I remember it well because I had tickets to the Espanyol-Athletico Madrid game (the real El Clásico) at 4pm that next day, which I unfortunately couldn’t go to.  I would say I was practicing my social distancing already, but with a fever of 100+ degrees, I really didn’t feel being in a stadium full (Barça fans can insert their joke here) of people.  I also wasn’t able to watch the second El Clásico of the day later on, as Real Madrid hosted FC Barcelona.  It was during that game that I got the call form the doctors that my test result came back negative and I could resume a normal life.

It turns out that one of my teammates had been sick with a bad case of the flu the week before and managed to pass it on to 6 other teammates!  Of a roster of 12 we had 7 players down during that first week of March.  Had I known that other teammates were to have gotten sick, I don’t know if I would have gone in to be tested.  The nice part about it was the peace of mind, in knowing that I had not caught the coronavirus and was not a danger to anyone else’s health.

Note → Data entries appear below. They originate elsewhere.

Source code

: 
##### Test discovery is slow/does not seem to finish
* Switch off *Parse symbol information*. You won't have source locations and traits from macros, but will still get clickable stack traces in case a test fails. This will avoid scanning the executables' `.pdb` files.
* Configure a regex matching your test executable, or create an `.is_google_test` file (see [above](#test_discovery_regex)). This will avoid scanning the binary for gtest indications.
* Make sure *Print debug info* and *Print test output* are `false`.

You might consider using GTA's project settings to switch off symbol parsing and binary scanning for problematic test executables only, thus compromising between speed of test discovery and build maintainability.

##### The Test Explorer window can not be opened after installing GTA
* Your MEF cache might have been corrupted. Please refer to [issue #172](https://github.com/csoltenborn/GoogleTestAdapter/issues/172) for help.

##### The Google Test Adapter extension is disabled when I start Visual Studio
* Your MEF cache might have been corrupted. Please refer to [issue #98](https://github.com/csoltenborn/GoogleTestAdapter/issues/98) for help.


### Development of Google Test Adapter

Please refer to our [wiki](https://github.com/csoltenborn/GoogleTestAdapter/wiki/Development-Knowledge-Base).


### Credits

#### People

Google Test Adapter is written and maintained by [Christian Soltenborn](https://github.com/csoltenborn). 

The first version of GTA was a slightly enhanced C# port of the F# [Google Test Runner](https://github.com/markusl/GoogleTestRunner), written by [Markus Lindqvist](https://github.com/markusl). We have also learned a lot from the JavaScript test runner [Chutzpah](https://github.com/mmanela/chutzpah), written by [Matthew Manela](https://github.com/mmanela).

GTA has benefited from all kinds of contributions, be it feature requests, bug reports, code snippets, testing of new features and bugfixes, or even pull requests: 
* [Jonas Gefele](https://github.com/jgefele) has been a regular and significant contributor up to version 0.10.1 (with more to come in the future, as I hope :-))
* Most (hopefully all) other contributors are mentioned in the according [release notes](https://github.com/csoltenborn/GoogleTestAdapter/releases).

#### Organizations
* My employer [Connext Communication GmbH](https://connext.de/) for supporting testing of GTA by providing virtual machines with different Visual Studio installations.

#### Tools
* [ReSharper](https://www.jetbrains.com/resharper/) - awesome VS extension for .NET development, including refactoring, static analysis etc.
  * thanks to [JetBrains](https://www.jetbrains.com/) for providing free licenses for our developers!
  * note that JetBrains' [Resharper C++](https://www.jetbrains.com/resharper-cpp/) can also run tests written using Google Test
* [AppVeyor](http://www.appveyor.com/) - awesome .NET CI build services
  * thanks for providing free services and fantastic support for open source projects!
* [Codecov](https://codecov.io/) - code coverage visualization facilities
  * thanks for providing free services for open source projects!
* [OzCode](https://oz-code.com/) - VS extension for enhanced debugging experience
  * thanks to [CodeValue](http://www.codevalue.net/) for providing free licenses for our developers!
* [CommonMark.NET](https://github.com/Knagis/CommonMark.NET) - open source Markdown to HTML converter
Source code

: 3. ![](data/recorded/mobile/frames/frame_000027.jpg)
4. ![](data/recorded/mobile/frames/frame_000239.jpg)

Three days later I had to go to Madrid for exams and despite not being 100%, it was not something I could, or wanted, to miss.  As we were leaving the morning of the 4th and catching the train, I read about an outbreak of the corona virus in a school just on the outside of Madrid.  We got in and out of Madrid in just two days and were really lucky to do so because as we were there the outbreak really started to grow and Madrid decided to close all schools and educative centers due to the virus.

That following week I worked a few tours, with small amounts of people while talk of the virus in Barcelona started to grow.  I had actually had 4 tours canceled for fears of the virus.  Two day trips to Montserrat, and two city tours during that week, which left me with the tours Monday and Wednesday.  Wednesday the 11th, I did my last tour.

March 14th the State of Alarm for Spain went into affect and while it is officially day number 4, we have really started practicing social distancing on the 12th.  The official address called for 15 days of stoppage, but there have already been whispers of more time being necessary.  We are all waiting to see what it going will be decided.

The President of Catalonia, Quim Torra (who has since tested positive for the coronavirus) called for a closing of the Catalan borders, a similar measure was taken in the Basque Country, but the decision from the government was to keep them open, with the fact that the virus does not designate between borders as the reasoning.

Borders of Spain were closed to all non-citizens or residents, hotels are now following the bars and restaurants and closing.

At the moment, there have been 11,718 confirmed cases in Spain as a whole, 1,394 in Catalonia.